Sam Kerr is familiar with the exhilaration winning brings.
She’s experienced it on three continents playing for clubs like Western New York Flash, Sydney FC, Perth Glory and now, for a second time, with Chelsea in England.
But such is the relentlessness of modern day sport, the celebrations cannot subside fast enough as the next mission approaches like a steady stream of enemy frigates rolling over the horizon to find their target.
“It’s a funny thing, everyone just sees the 90 minutes,” Kerr says as the partying after a second Women’s Super League title makes way for the challenge of Monday’s UEFA Champions League final against Barcelona.
“They think ‘oh it’s so great’.
“But it is a long and hard journey.”
It is a journey without a destination, just a series of checkpoints.
From the Champions League it will be into camp with the Australian team Kerr captains, the Matildas, as they prepare for the Olympics in Tokyo.
Soon after that, the 2021-22 WSL season will be leading straight into more national duties at the 2022 AFC Asian Cup.
Sandwiched between that and what will most likely be the most important tournament of Kerr’s sporting life, the 2023 FIFA World Cup, will be another club season.
Asked by The Ticket whether it was possible to climb Mount Everest and still enjoy it, Kerr laughs.
“Yeah, I think so,” she says.
“The season’s been so long and there’s been so many ups and downs.
But as tens of thousands of Australians can attest, coming home is not an option in a COVID-19 world where the borders remain shut except for those few who have been granted exemptions, prompting Foreign Policy magazine to describe Australia as “the new hermit kingdom”.
Kerr hasn’t been home for 18 months.
The borders aren’t expected to be open until well into 2022.
If there’s any further delay, Kerr might have to rely on a special exemption just to be able to compete in a “home” World Cup.
Originally the Matildas were supposed to prepare for July’s Tokyo Olympics in Australia which would require a number of players, like the overseas-based Kerr, to fly home and head into two weeks of quarantine before being able to play.
That’s a two-week window the players can’t afford to lose.
Negotiations are continuing with the Australian government but it’s likely the team will congregate in Europe instead.
“I don’t know what we’re doing, honestly,” Kerr says.
“We have a camp in June, it’s all up in the air at the moment.

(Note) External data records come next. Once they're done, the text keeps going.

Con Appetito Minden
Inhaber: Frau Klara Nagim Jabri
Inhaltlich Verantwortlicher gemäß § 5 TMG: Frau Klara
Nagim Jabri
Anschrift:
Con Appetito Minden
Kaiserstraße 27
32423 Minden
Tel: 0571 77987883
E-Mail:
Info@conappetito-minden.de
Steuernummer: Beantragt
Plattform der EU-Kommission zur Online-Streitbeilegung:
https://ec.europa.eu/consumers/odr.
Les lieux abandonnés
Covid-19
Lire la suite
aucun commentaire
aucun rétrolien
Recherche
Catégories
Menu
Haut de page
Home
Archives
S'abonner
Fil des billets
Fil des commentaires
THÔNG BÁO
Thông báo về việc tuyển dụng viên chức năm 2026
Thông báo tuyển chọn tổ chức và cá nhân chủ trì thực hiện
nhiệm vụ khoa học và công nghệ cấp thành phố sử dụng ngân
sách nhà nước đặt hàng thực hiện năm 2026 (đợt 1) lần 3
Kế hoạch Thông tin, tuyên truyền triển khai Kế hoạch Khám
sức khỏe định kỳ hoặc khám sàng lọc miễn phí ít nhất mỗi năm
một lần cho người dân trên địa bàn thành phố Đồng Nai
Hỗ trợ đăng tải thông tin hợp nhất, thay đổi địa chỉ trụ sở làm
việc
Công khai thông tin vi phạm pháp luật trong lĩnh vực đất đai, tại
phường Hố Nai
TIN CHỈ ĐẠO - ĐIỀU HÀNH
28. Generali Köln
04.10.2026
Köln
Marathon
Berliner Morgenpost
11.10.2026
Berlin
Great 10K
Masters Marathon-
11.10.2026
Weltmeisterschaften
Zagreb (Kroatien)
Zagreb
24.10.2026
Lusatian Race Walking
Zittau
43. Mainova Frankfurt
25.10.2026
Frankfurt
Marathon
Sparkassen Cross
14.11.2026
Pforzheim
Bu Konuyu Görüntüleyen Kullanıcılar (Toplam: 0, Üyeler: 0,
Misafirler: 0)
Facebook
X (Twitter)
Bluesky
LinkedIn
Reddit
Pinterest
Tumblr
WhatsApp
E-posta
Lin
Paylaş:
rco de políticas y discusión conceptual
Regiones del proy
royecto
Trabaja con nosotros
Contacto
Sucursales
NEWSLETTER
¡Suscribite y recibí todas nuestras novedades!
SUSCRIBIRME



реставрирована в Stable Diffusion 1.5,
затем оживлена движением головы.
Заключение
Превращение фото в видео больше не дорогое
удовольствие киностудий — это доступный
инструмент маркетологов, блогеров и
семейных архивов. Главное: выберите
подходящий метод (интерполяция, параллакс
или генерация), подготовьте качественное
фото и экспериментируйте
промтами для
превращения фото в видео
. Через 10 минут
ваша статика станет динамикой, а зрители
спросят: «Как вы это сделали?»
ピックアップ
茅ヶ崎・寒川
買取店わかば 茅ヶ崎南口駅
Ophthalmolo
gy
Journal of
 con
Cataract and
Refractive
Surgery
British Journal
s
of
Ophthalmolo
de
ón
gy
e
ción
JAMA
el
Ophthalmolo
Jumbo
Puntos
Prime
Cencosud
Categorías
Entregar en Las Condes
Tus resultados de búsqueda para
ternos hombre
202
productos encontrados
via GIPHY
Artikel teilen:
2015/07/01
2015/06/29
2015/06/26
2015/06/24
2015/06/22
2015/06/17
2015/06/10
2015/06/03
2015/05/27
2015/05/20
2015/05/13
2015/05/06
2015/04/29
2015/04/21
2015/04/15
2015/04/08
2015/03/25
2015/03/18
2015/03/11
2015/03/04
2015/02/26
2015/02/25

“The government in Australia is really strict and we’re not sure if we’re going to be allowed in.
“We’re just trying to figure out what’s the best option for us as a team to prepare for the Olympics.”
Her frustration is clear, but at the root of it, she just misses home.
“It’s just home, it’s just that feeling of, you know, being in your own space and the coffee and my family and my dog.”
The dog is Billie, a seven-year-old female boxer.
“I haven’t seen my dog in like over a year,” she says.
“I mean you can FaceTime your family but, you know, I can’t FaceTime my dog and say I am coming home soon, or you know, there’s a pandemic going on that’s why I’m not there.
“She probably thinks I’m just neglecting her, so it’s just the little things to be honest.
“I’m missing my family, it’s cold, it’s hard.
“But winning titles and winning things like [the WSL Championship] just make it all worth it.
“It’s not all roses and butterflies, for sure, but at the end of the day I do it because I love it and there are hard days but … yeah, I do enjoy it … for the most part.”